Truss - who survived just 49 days in office after her mini-Budget triggered market chaos - will say the Anglo-American economic model is being “strangled into stagnation”.

The fresh intervention will be seen as another attempt to pile pressure on Rishi Sunak to cut taxes and take a tougher line towards China.

Despite holding the record as the UK’s shortest serving PM, Truss will tell the right-wing Heritage Foundation think-tank in Washington DC: “I care too much about this agenda to walk away.

“I will be setting out over the coming months how we can take this battle of ideas forward.

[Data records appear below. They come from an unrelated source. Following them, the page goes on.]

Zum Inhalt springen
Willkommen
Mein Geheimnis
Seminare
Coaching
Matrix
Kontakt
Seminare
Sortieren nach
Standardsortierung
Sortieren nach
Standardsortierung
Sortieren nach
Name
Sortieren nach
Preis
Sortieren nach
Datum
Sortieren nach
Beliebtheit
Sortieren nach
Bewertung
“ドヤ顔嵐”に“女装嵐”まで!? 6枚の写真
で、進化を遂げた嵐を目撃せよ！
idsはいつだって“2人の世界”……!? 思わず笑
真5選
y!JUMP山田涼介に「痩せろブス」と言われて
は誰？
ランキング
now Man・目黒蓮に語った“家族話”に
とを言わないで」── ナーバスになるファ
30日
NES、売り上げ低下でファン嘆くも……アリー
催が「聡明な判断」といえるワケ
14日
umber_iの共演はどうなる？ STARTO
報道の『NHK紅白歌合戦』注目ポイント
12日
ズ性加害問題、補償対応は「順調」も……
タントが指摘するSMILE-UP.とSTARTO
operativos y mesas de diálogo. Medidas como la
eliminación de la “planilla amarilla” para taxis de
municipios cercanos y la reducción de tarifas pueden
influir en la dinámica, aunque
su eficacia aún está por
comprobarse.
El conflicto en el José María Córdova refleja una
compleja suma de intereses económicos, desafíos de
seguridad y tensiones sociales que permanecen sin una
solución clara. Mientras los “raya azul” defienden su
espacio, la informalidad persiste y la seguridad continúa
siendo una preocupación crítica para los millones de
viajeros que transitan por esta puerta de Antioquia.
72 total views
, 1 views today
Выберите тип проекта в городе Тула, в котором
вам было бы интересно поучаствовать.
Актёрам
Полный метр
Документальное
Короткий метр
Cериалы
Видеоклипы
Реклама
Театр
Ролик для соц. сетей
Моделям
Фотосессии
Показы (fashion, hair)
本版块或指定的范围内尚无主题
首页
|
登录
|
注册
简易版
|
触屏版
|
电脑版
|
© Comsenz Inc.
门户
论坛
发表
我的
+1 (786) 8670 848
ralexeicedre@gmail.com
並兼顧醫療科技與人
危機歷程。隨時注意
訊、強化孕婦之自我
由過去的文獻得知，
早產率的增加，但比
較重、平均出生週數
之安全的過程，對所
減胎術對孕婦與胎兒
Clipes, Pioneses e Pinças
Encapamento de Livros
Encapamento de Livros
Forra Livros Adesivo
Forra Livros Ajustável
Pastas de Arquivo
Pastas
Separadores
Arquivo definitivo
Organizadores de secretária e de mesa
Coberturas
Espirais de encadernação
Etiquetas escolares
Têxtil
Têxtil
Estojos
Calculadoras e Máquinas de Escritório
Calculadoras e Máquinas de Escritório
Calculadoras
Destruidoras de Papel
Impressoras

“It was Anglo-American individualism that made the world prosperous… Low taxes, limited government and private enterprise were what won the Cold War. I worry that we are now seeing this model strangled into stagnation.”

“And we have to ask ourselves: are we still match fit to take on China and to take on the whole concept of state capitalism?”

She will add: “We’ve allowed our opponents to own our institutions, crowd our campuses and fill our airwaves.

“Not long ago the United States and the United Kingdom were absolute bastions of free enterprise, free markets and free speech … But what we’ve seen now is self-flagellation – lashing out at the very things that made us great.”

Truss will say: “The sad truth is that we have seen stagnation, redistributionism and woke culture taking hold in businesses and the economy in the UK and the US... It results in more tax, more subsidies, more regulation.”